Deployment Files Overview
File 1: PowerShell Deployment Script (deploy-vnet.ps1)
This script simplifies the deployment process by loading the required files and executing the deployment.
# Define Bicep file and parameters
$bicepFilePath = 'main-vnet.bicep'
$parametersFilePath = 'parameter-vnet.json'
$deploymentName = 'VNet-Deployment'
# Login to Azure if not already logged in
if (!(Get-AzContext)) {
Connect-AzAccount
}
# Select the subscription
$subscription = Get-AzSubscription | Out-GridView -Title "Select the Subscription" -OutputMode Single
Set-AzContext -SubscriptionId $subscription.Id
# Select the resource group
$resourceGroup = Get-AzResourceGroup | Select-Object -Property ResourceGroupName | Out-GridView -Title "Select the Resource Group" -OutputMode Single
$resourceGroupName = $resourceGroup.ResourceGroupName
# Deploy the VNet with subnets, route table, and NSG
New-AzResourceGroupDeployment -ResourceGroupName $resourceGroupName `
-TemplateFile $bicepFilePath `
-TemplateParameterFile $parametersFilePath `
-Name $deploymentName `
-Verbose
File 2: Bicep Template (main-vnet.bicep)
This template defines all the necessary components: VNet, subnets, route table, and optionally, NSGs.
// Parameters
param location string
param vnetName string
param vnetAddressPrefix string
param subnetNames array
param subnetPrefixes array
param deployNSGs bool
param tags object
// Define Route Table
resource routeTable 'Microsoft.Network/routeTables@2023-04-01' = {
name: '${vnetName}-RouteTable'
location: location
tags: tags
properties: {
routes: [
{
name: 'Internet'
properties: {
addressPrefix: '0.0.0.0/0'
nextHopType: 'VirtualAppliance'
nextHopIpAddress: '10.100.1.4'
}
},
{
name: 'InternalTraffic'
properties: {
addressPrefix: '10.100.0.0/16'
nextHopType: 'VirtualAppliance'
nextHopIpAddress: '10.100.1.4'
}
}
]
}
}
// Define NSGs if required
resource nsgs 'Microsoft.Network/networkSecurityGroups@2023-04-01' = [for i in range(0, length(subnetNames)): if (deployNSGs) {
name: '${vnetName}-${subnetNames[i]}-NSG'
location: location
tags: tags
properties: {}
}]
// Define VNet with Subnets
resource vnet 'Microsoft.Network/virtualNetworks@2023-04-01' = {
name: vnetName
location: location
tags: tags
properties: {
addressSpace: {
addressPrefixes: [
vnetAddressPrefix
]
}
subnets: [for i in range(0, length(subnetNames)): {
name: subnetNames[i]
properties: {
addressPrefix: subnetPrefixes[i]
routeTable: {
id: routeTable.id
}
networkSecurityGroup: deployNSGs ? {
id: resourceId('Microsoft.Network/networkSecurityGroups', '${vnetName}-${subnetNames[i]}-NSG')
} : null
}
}]
}
}
File 3: Parameter File (parameter-vnet.json)

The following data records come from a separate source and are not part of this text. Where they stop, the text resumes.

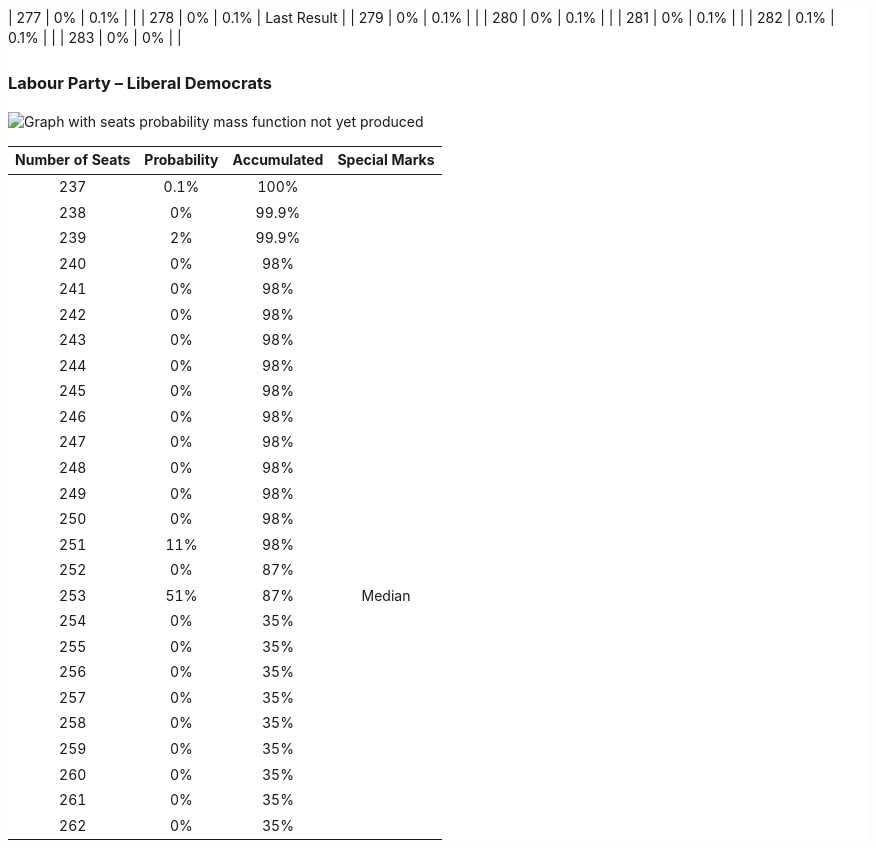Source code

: | 277 | 0% | 0.1% |  |
| 278 | 0% | 0.1% | Last Result |
| 279 | 0% | 0.1% |  |
| 280 | 0% | 0.1% |  |
| 281 | 0% | 0.1% |  |
| 282 | 0.1% | 0.1% |  |
| 283 | 0% | 0% |  |

### Labour Party – Liberal Democrats

![Graph with seats probability mass function not yet produced](2018-03-15-YouGov-coalitions-seats-pmf-lab–libdem.png "Seats Probability Mass Function")

| Number of Seats | Probability | Accumulated | Special Marks |
|:---------------:|:-----------:|:-----------:|:-------------:|
| 237 | 0.1% | 100% |  |
| 238 | 0% | 99.9% |  |
| 239 | 2% | 99.9% |  |
| 240 | 0% | 98% |  |
| 241 | 0% | 98% |  |
| 242 | 0% | 98% |  |
| 243 | 0% | 98% |  |
| 244 | 0% | 98% |  |
| 245 | 0% | 98% |  |
| 246 | 0% | 98% |  |
| 247 | 0% | 98% |  |
| 248 | 0% | 98% |  |
| 249 | 0% | 98% |  |
| 250 | 0% | 98% |  |
| 251 | 11% | 98% |  |
| 252 | 0% | 87% |  |
| 253 | 51% | 87% | Median |
| 254 | 0% | 35% |  |
| 255 | 0% | 35% |  |
| 256 | 0% | 35% |  |
| 257 | 0% | 35% |  |
| 258 | 0% | 35% |  |
| 259 | 0% | 35% |  |
| 260 | 0% | 35% |  |
| 261 | 0% | 35% |  |
| 262 | 0% | 35% |  |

This file provides configurable values for VNet properties, making it easier to customize and reuse the deployment for different environments.
{
"$schema": "https://schema.management.azure.com/schemas/2019-04-01/deploymentParameters.json#",
"contentVersion": "1.0.0.0",
"parameters": {
"location": {
"value": "eastus"
},
"vnetName": {
"value": "myVnet"
},
"vnetAddressPrefix": {
"value": "10.100.0.0/16"
},
"subnetNames": {
"value": [
"WebSubnet",
"AppSubnet",
"DatabaseSubnet"
]
},
"subnetPrefixes": {
"value": [
"10.100.1.0/24",
"10.100.2.0/24",
"10.100.3.0/24"
]
},
"deployNSGs": {
"value": true
},
"tags": {
"value": {
"Project": "MyProject",
"Environment": "Staging",
"Department": "IT"
}
}
}
}
Steps to Deploy
- Prepare the Parameter File:
Customizeparameter-vnet.json
with your preferredvnetName
,location
, and subnet information. - Execute PowerShell Script:
Rundeploy-vnet.ps1
from PowerShell. This will:- Prompt for Azure login (if not already logged in).

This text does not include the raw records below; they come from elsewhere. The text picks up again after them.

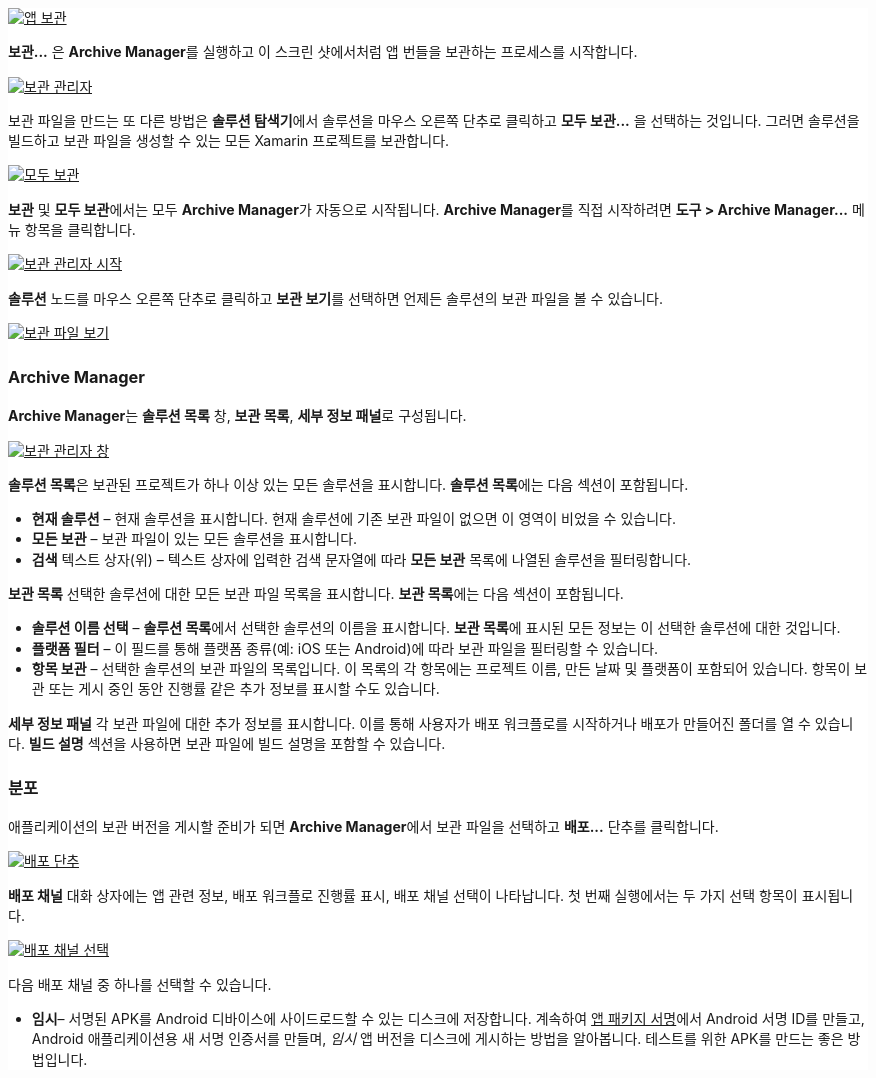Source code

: [![앱 보관](images/vs/07-archive-for-publishing-sml.png)](images/vs/07-archive-for-publishing.png#lightbox)

**보관...** 은 **Archive Manager**를 실행하고 이 스크린 샷에서처럼 앱 번들을 보관하는 프로세스를 시작합니다.

[![보관 관리자](images/vs/08-archive-manager-sml.png)](images/vs/08-archive-manager.png#lightbox)

보관 파일을 만드는 또 다른 방법은 **솔루션 탐색기**에서 솔루션을 마우스 오른쪽 단추로 클릭하고 **모두 보관...** 을 선택하는 것입니다. 그러면 솔루션을 빌드하고 보관 파일을 생성할 수 있는 모든 Xamarin 프로젝트를 보관합니다.

[![모두 보관](images/vs/09-archive-all-sml.png)](images/vs/09-archive-all.png#lightbox)

**보관** 및 **모두 보관**에서는 모두 **Archive Manager**가 자동으로 시작됩니다. **Archive Manager**를 직접 시작하려면 **도구 > Archive Manager...** 메뉴 항목을 클릭합니다.

[![보관 관리자 시작](images/vs/10-launch-archive-manager-sml.png)](images/vs/10-launch-archive-manager.png#lightbox)

**솔루션** 노드를 마우스 오른쪽 단추로 클릭하고 **보관 보기**를 선택하면 언제든 솔루션의 보관 파일을 볼 수 있습니다.

[![보관 파일 보기](images/vs/11-view-archives-sml.png)](images/vs/11-view-archives.png#lightbox)

### <a name="the-archive-manager"></a>Archive Manager

**Archive Manager**는 **솔루션 목록** 창, **보관 목록**, **세부 정보 패널**로 구성됩니다.

[![보관 관리자 창](images/vs/12-archive-manager-detail-sml.png)](images/vs/12-archive-manager-detail.png#lightbox)

**솔루션 목록**은 보관된 프로젝트가 하나 이상 있는 모든 솔루션을 표시합니다. **솔루션 목록**에는 다음 섹션이 포함됩니다.

* **현재 솔루션** &ndash; 현재 솔루션을 표시합니다. 현재 솔루션에 기존 보관 파일이 없으면 이 영역이 비었을 수 있습니다.
* **모든 보관** &ndash; 보관 파일이 있는 모든 솔루션을 표시합니다.
* **검색** 텍스트 상자(위) &ndash; 텍스트 상자에 입력한 검색 문자열에 따라 **모든 보관** 목록에 나열된 솔루션을 필터링합니다.

**보관 목록** 선택한 솔루션에 대한 모든 보관 파일 목록을 표시합니다. **보관 목록**에는 다음 섹션이 포함됩니다.

* **솔루션 이름 선택** &ndash; **솔루션 목록**에서 선택한 솔루션의 이름을 표시합니다. **보관 목록**에 표시된 모든 정보는 이 선택한 솔루션에 대한 것입니다.
* **플랫폼 필터** &ndash; 이 필드를 통해 플랫폼 종류(예: iOS 또는 Android)에 따라 보관 파일을 필터링할 수 있습니다.
* **항목 보관** &ndash; 선택한 솔루션의 보관 파일의 목록입니다. 이 목록의 각 항목에는 프로젝트 이름, 만든 날짜 및 플랫폼이 포함되어 있습니다. 항목이 보관 또는 게시 중인 동안 진행률 같은 추가 정보를 표시할 수도 있습니다.

**세부 정보 패널** 각 보관 파일에 대한 추가 정보를 표시합니다. 이를 통해 사용자가 배포 워크플로를 시작하거나 배포가 만들어진 폴더를 열 수 있습니다. **빌드 설명** 섹션을 사용하면 보관 파일에 빌드 설명을 포함할 수 있습니다.

### <a name="distribution"></a>분포

애플리케이션의 보관 버전을 게시할 준비가 되면 **Archive Manager**에서 보관 파일을 선택하고 **배포...** 단추를 클릭합니다.

[![배포 단추](images/vs/13-distribute-sml.png)](images/vs/13-distribute.png#lightbox)

**배포 채널** 대화 상자에는 앱 관련 정보, 배포 워크플로 진행률 표시, 배포 채널 선택이 나타납니다. 첫 번째 실행에서는 두 가지 선택 항목이 표시됩니다.

[![배포 채널 선택](images/vs/14-distribution-channel-sml.png)](images/vs/14-distribution-channel.png#lightbox)

다음 배포 채널 중 하나를 선택할 수 있습니다.

* **임시**&ndash; 서명된 APK를 Android 디바이스에 사이드로드할 수 있는 디스크에 저장합니다. 계속하여 [앱 패키지 서명](~/android/deploy-test/signing/index.md)에서 Android 서명 ID를 만들고, Android 애플리케이션용 새 서명 인증서를 만들며, _임시_ 앱 버전을 디스크에 게시하는 방법을 알아봅니다. 테스트를 위한 APK를 만드는 좋은 방법입니다.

- Allow selection of the desired subscription and resource group.
- Deploy the VNet, subnets, route table, and NSGs as defined in the Bicep file.
- Verification:
After deployment, verify the resources in the Azure Portal:- VNet with the specified subnets.

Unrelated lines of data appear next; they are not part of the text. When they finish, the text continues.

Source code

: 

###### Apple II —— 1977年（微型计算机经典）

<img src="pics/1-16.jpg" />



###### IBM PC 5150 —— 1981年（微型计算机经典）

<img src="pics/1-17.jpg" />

- Route Table with routes associated with each subnet.
- NSGs (if deployed) linked to the respective subnets.
Conclusion
Using IaC for network deployment provides consistency and repeatability while minimizing the risk of human error. This setup is highly customizable and can be extended with additional components as needed, such as Azure Firewall or ExpressRoute for hybrid networking. The modular nature of Bicep and JSON parameters ensures easy maintenance and scalability across environments.